Return all the entries exactly, keeping pictures out.

[Extracted data entries]
---------------
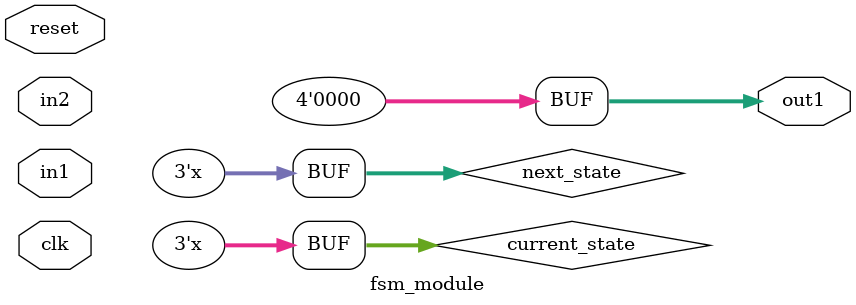
<source format=v>
module fsm_module(clk, reset, in1, in2, out1);
	input clk, reset;
	input [3:0] in1, in2;
	output reg [3:0] out1;
	
	parameter NEG2 = 3'h2, NEG1 = 3'h6, NEUTRAL = 3'h4, POS1 = 3'h5, POS2 = 3'h1;
	reg [2:0] current_state, next_state;
	
	// comb logic to determine next_state and out1
	always @ (in1,in2,current_state) begin
	
		// default value of next_state to prevent latch, simplifies code
		next_state = current_state;
		
		// default value of out1 to prevent latch
		out1 = 0;
		
		case (current_state)
			NEG2: begin
				out1 = in1;
				if (in1 < in2)
					next_state = NEG1;
				else if (in1 >= in2)
					next_state = NEG2;
			end
			
			NEG1: begin
				out1 = in1;
				if (in1 > in2)
					next_state = NEG2;
				else if (in1 < in2)
					next_state = NEUTRAL;
				else if (in1 == in2)
					next_state = NEG1;
			end
			
			NEUTRAL: begin
				out1 = 0;
				if (in1 > in2)
					next_state = NEG1;
				else if (in1 < in2)
					next_state = POS1;
				else if (in1 == in2)
					next_state = NEUTRAL;
			end
			
			POS1: begin
				out1 = in2;
				if (in1 > in2)
					next_state = NEUTRAL;
				else if (in1 < in2)
					next_state = POS2;
				else if (in1 == in2)
					next_state = POS1;
			end
			
			POS2: begin
				out1 = in2;
				if (in1 > in2)
					next_state = POS1;
				else if (in1 <= in2)
					next_state = POS2;	
			end
		endcase
		
		// update state
		current_state <= next_state;
	end

endmodule
</source>
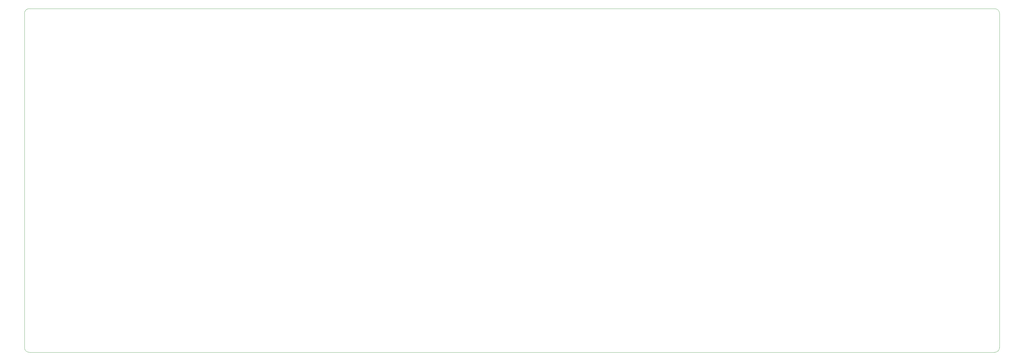
<source format=gbr>
%TF.GenerationSoftware,KiCad,Pcbnew,(5.1.9)-1*%
%TF.CreationDate,2021-05-13T13:18:15-04:00*%
%TF.ProjectId,rnm-75E,726e6d2d-3735-4452-9e6b-696361645f70,rev?*%
%TF.SameCoordinates,Original*%
%TF.FileFunction,Profile,NP*%
%FSLAX46Y46*%
G04 Gerber Fmt 4.6, Leading zero omitted, Abs format (unit mm)*
G04 Created by KiCad (PCBNEW (5.1.9)-1) date 2021-05-13 13:18:15*
%MOMM*%
%LPD*%
G01*
G04 APERTURE LIST*
%TA.AperFunction,Profile*%
%ADD10C,0.050000*%
%TD*%
G04 APERTURE END LIST*
D10*
X326231250Y-87312500D02*
X326231250Y23812500D01*
X648493750Y-88900000D02*
X327818750Y-88900000D01*
X650081250Y23812500D02*
X650081250Y-87312500D01*
X327818750Y25400000D02*
X648493750Y25400000D01*
X327818750Y-88900000D02*
G75*
G02*
X326231250Y-87312500I0J1587500D01*
G01*
X326231250Y23812500D02*
G75*
G02*
X327818750Y25400000I1587500J0D01*
G01*
X648493750Y25400000D02*
G75*
G02*
X650081250Y23812500I0J-1587500D01*
G01*
X650081250Y-87312500D02*
G75*
G02*
X648493750Y-88900000I-1587500J0D01*
G01*
M02*

</source>
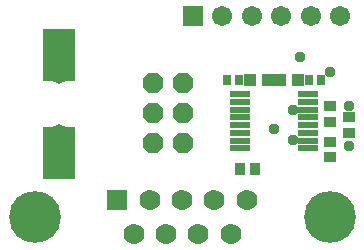
<source format=gbr>
G04 EAGLE Gerber RS-274X export*
G75*
%MOMM*%
%FSLAX34Y34*%
%LPD*%
%INSoldermask Top*%
%IPPOS*%
%AMOC8*
5,1,8,0,0,1.08239X$1,22.5*%
G01*
G04 Define Apertures*
%ADD10R,1.763200X1.763200*%
%ADD11C,1.763200*%
%ADD12C,4.389200*%
%ADD13R,1.103200X0.903200*%
%ADD14P,1.8695X8X292.5*%
%ADD15R,0.903200X1.103200*%
%ADD16R,2.703200X4.503200*%
%ADD17R,1.003200X1.003200*%
%ADD18R,0.803200X0.903200*%
%ADD19R,1.703200X0.603200*%
%ADD20C,1.653200*%
%ADD21C,1.711200*%
%ADD22R,1.711200X1.711200*%
%ADD23C,0.959600*%
D10*
X107156Y109538D03*
D11*
X134556Y109538D03*
X161956Y109538D03*
X189356Y109538D03*
X216756Y109538D03*
X120856Y81138D03*
X148256Y81138D03*
X175656Y81138D03*
X203056Y81138D03*
D12*
X286956Y95338D03*
X37056Y95338D03*
D13*
X287338Y145900D03*
X287338Y158900D03*
X287338Y176063D03*
X287338Y189063D03*
X303213Y166538D03*
X303213Y179538D03*
D14*
X137319Y208756D03*
X162719Y208756D03*
X137319Y183356D03*
X162719Y183356D03*
X137319Y157956D03*
X162719Y157956D03*
D15*
X210988Y135731D03*
X223988Y135731D03*
D16*
X57944Y232000D03*
X57944Y149000D03*
D17*
X244913Y211138D03*
X259913Y211138D03*
X234513Y211138D03*
X219513Y211138D03*
D18*
X269638Y211138D03*
X279638Y211138D03*
X209788Y211138D03*
X199788Y211138D03*
D19*
X268713Y198963D03*
X268713Y192463D03*
X268713Y185963D03*
X268713Y179463D03*
X268713Y172963D03*
X268713Y166463D03*
X268713Y159963D03*
X268713Y153463D03*
X210713Y198963D03*
X210713Y192463D03*
X210713Y185963D03*
X210713Y179463D03*
X210713Y172963D03*
X210713Y166463D03*
X210713Y159963D03*
X210713Y153463D03*
D20*
X57944Y215900D03*
X57944Y165100D03*
D21*
X220863Y265600D03*
X245863Y265600D03*
X195863Y265600D03*
D22*
X170863Y265600D03*
D21*
X270863Y265600D03*
X295863Y265600D03*
D23*
X239713Y169863D03*
X287338Y218281D03*
X255588Y160338D03*
X303213Y155575D03*
X255588Y185738D03*
X303213Y188913D03*
X261938Y230981D03*
M02*

</source>
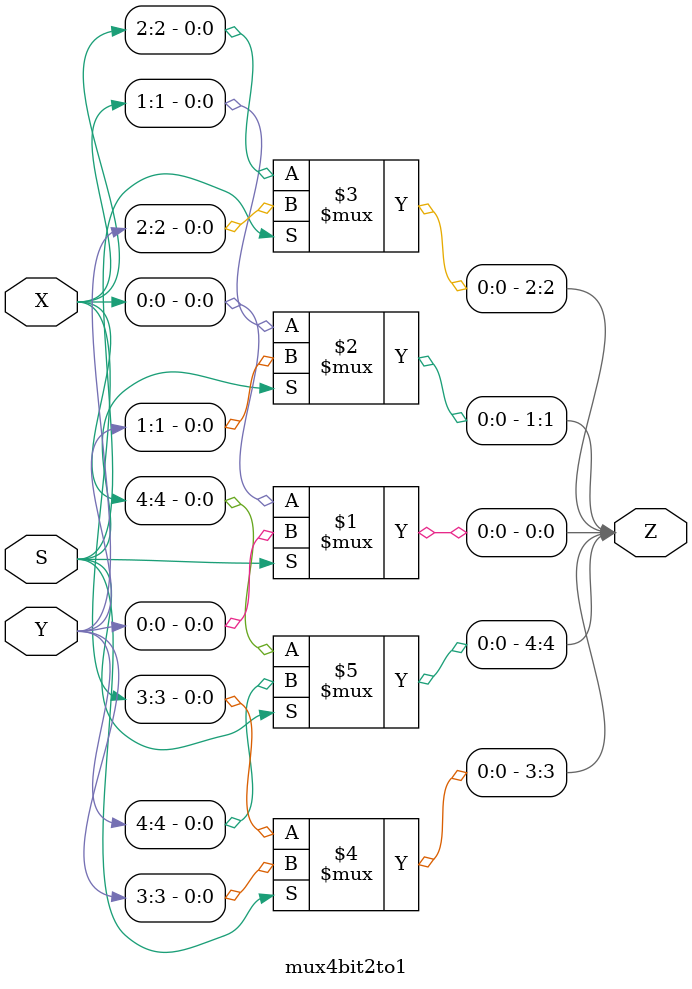
<source format=v>
module mux4bit2to1(X,Y,Z,S);
	input S;
	input [4:0] X;
	input [4:0] Y;
	output [4:0] Z;
	assign Z[0] = S ? Y[0] : X[0];
	assign Z[1] = S ? Y[1] : X[1];
	assign Z[2] = S ? Y[2] : X[2];
	assign Z[3] = S ? Y[3] : X[3];
	assign Z[4] = S ? Y[4] : X[4];
endmodule
	
</source>
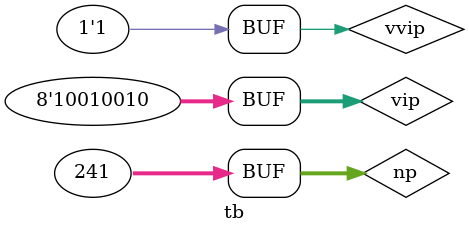
<source format=v>
`timescale 1ns / 1ps


module tb;

	// Inputs
	reg [31:0] np;
	reg [7:0] vip;
	reg vvip;

	// Outputs
	wire res;

	// Instantiate the Unit Under Test (UUT)
	vote uut (
		.np(np), 
		.vip(vip), 
		.vvip(vvip), 
		.res(res)
	);

	initial begin
		// Initialize Inputs
		np = 0;
		vip = 0;
		vvip = 0;

		// Wait 100 ns for global reset to finish
		#5;
		np = 0;
		vip = 8'b00011101;
		vvip = 1;
		#5;
		np=32'b00000000000000000000000011110001;
		vip = 8'b10010010;
		vvip = 1;
        
		// Add stimulus here

	end
      
endmodule


</source>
---------------
## Answer to this task
<source format=v>
module fsm_module(clk, reset, in1, in2, out1);
	input clk, reset;
	input [3:0] in1, in2;
	output reg [3:0] out1;
	
	parameter NEG2 = 3'h2, NEG1 = 3'h6, NEUTRAL = 3'h4, POS1 = 3'h5, POS2 = 3'h1;
	reg [2:0] current_state, next_state;
	
	// comb logic to determine next_state and out1
	always @ (in1,in2,current_state) begin
	
		// default value of next_state to prevent latch, simplifies code
		next_state = current_state;
		
		// default value of out1 to prevent latch
		out1 = 0;
		
		case (current_state)
			NEG2: begin
				out1 = in1;
				if (in1 < in2)
					next_state = NEG1;
				else if (in1 >= in2)
					next_state = NEG2;
			end
			
			NEG1: begin
				out1 = in1;
				if (in1 > in2)
					next_state = NEG2;
				else if (in1 < in2)
					next_state = NEUTRAL;
				else if (in1 == in2)
					next_state = NEG1;
			end
			
			NEUTRAL: begin
				out1 = 0;
				if (in1 > in2)
					next_state = NEG1;
				else if (in1 < in2)
					next_state = POS1;
				else if (in1 == in2)
					next_state = NEUTRAL;
			end
			
			POS1: begin
				out1 = in2;
				if (in1 > in2)
					next_state = NEUTRAL;
				else if (in1 < in2)
					next_state = POS2;
				else if (in1 == in2)
					next_state = POS1;
			end
			
			POS2: begin
				out1 = in2;
				if (in1 > in2)
					next_state = POS1;
				else if (in1 <= in2)
					next_state = POS2;	
			end
		endcase
		
		// update state
		current_state <= next_state;
	end

endmodule
</source>
<source format=gbr>
%TF.GenerationSoftware,KiCad,Pcbnew,(5.1.9)-1*%
%TF.CreationDate,2021-05-13T13:18:15-04:00*%
%TF.ProjectId,rnm-75E,726e6d2d-3735-4452-9e6b-696361645f70,rev?*%
%TF.SameCoordinates,Original*%
%TF.FileFunction,Profile,NP*%
%FSLAX46Y46*%
G04 Gerber Fmt 4.6, Leading zero omitted, Abs format (unit mm)*
G04 Created by KiCad (PCBNEW (5.1.9)-1) date 2021-05-13 13:18:15*
%MOMM*%
%LPD*%
G01*
G04 APERTURE LIST*
%TA.AperFunction,Profile*%
%ADD10C,0.050000*%
%TD*%
G04 APERTURE END LIST*
D10*
X326231250Y-87312500D02*
X326231250Y23812500D01*
X648493750Y-88900000D02*
X327818750Y-88900000D01*
X650081250Y23812500D02*
X650081250Y-87312500D01*
X327818750Y25400000D02*
X648493750Y25400000D01*
X327818750Y-88900000D02*
G75*
G02*
X326231250Y-87312500I0J1587500D01*
G01*
X326231250Y23812500D02*
G75*
G02*
X327818750Y25400000I1587500J0D01*
G01*
X648493750Y25400000D02*
G75*
G02*
X650081250Y23812500I0J-1587500D01*
G01*
X650081250Y-87312500D02*
G75*
G02*
X648493750Y-88900000I-1587500J0D01*
G01*
M02*

</source>
<source format=gbr>
G04 EAGLE Gerber RS-274X export*
G75*
%MOMM*%
%FSLAX34Y34*%
%LPD*%
%INSoldermask Top*%
%IPPOS*%
%AMOC8*
5,1,8,0,0,1.08239X$1,22.5*%
G01*
G04 Define Apertures*
%ADD10R,1.763200X1.763200*%
%ADD11C,1.763200*%
%ADD12C,4.389200*%
%ADD13R,1.103200X0.903200*%
%ADD14P,1.8695X8X292.5*%
%ADD15R,0.903200X1.103200*%
%ADD16R,2.703200X4.503200*%
%ADD17R,1.003200X1.003200*%
%ADD18R,0.803200X0.903200*%
%ADD19R,1.703200X0.603200*%
%ADD20C,1.653200*%
%ADD21C,1.711200*%
%ADD22R,1.711200X1.711200*%
%ADD23C,0.959600*%
D10*
X107156Y109538D03*
D11*
X134556Y109538D03*
X161956Y109538D03*
X189356Y109538D03*
X216756Y109538D03*
X120856Y81138D03*
X148256Y81138D03*
X175656Y81138D03*
X203056Y81138D03*
D12*
X286956Y95338D03*
X37056Y95338D03*
D13*
X287338Y145900D03*
X287338Y158900D03*
X287338Y176063D03*
X287338Y189063D03*
X303213Y166538D03*
X303213Y179538D03*
D14*
X137319Y208756D03*
X162719Y208756D03*
X137319Y183356D03*
X162719Y183356D03*
X137319Y157956D03*
X162719Y157956D03*
D15*
X210988Y135731D03*
X223988Y135731D03*
D16*
X57944Y232000D03*
X57944Y149000D03*
D17*
X244913Y211138D03*
X259913Y211138D03*
X234513Y211138D03*
X219513Y211138D03*
D18*
X269638Y211138D03*
X279638Y211138D03*
X209788Y211138D03*
X199788Y211138D03*
D19*
X268713Y198963D03*
X268713Y192463D03*
X268713Y185963D03*
X268713Y179463D03*
X268713Y172963D03*
X268713Y166463D03*
X268713Y159963D03*
X268713Y153463D03*
X210713Y198963D03*
X210713Y192463D03*
X210713Y185963D03*
X210713Y179463D03*
X210713Y172963D03*
X210713Y166463D03*
X210713Y159963D03*
X210713Y153463D03*
D20*
X57944Y215900D03*
X57944Y165100D03*
D21*
X220863Y265600D03*
X245863Y265600D03*
X195863Y265600D03*
D22*
X170863Y265600D03*
D21*
X270863Y265600D03*
X295863Y265600D03*
D23*
X239713Y169863D03*
X287338Y218281D03*
X255588Y160338D03*
X303213Y155575D03*
X255588Y185738D03*
X303213Y188913D03*
X261938Y230981D03*
M02*

</source>
<source format=v>
module mux4bit2to1(X,Y,Z,S);
	input S;
	input [4:0] X;
	input [4:0] Y;
	output [4:0] Z;
	assign Z[0] = S ? Y[0] : X[0];
	assign Z[1] = S ? Y[1] : X[1];
	assign Z[2] = S ? Y[2] : X[2];
	assign Z[3] = S ? Y[3] : X[3];
	assign Z[4] = S ? Y[4] : X[4];
endmodule
	
</source>
<source format=v>
`timescale 1ns / 1ps


module tb;

	// Inputs
	reg [31:0] np;
	reg [7:0] vip;
	reg vvip;

	// Outputs
	wire res;

	// Instantiate the Unit Under Test (UUT)
	vote uut (
		.np(np), 
		.vip(vip), 
		.vvip(vvip), 
		.res(res)
	);

	initial begin
		// Initialize Inputs
		np = 0;
		vip = 0;
		vvip = 0;

		// Wait 100 ns for global reset to finish
		#5;
		np = 0;
		vip = 8'b00011101;
		vvip = 1;
		#5;
		np=32'b00000000000000000000000011110001;
		vip = 8'b10010010;
		vvip = 1;
        
		// Add stimulus here

	end
      
endmodule


</source>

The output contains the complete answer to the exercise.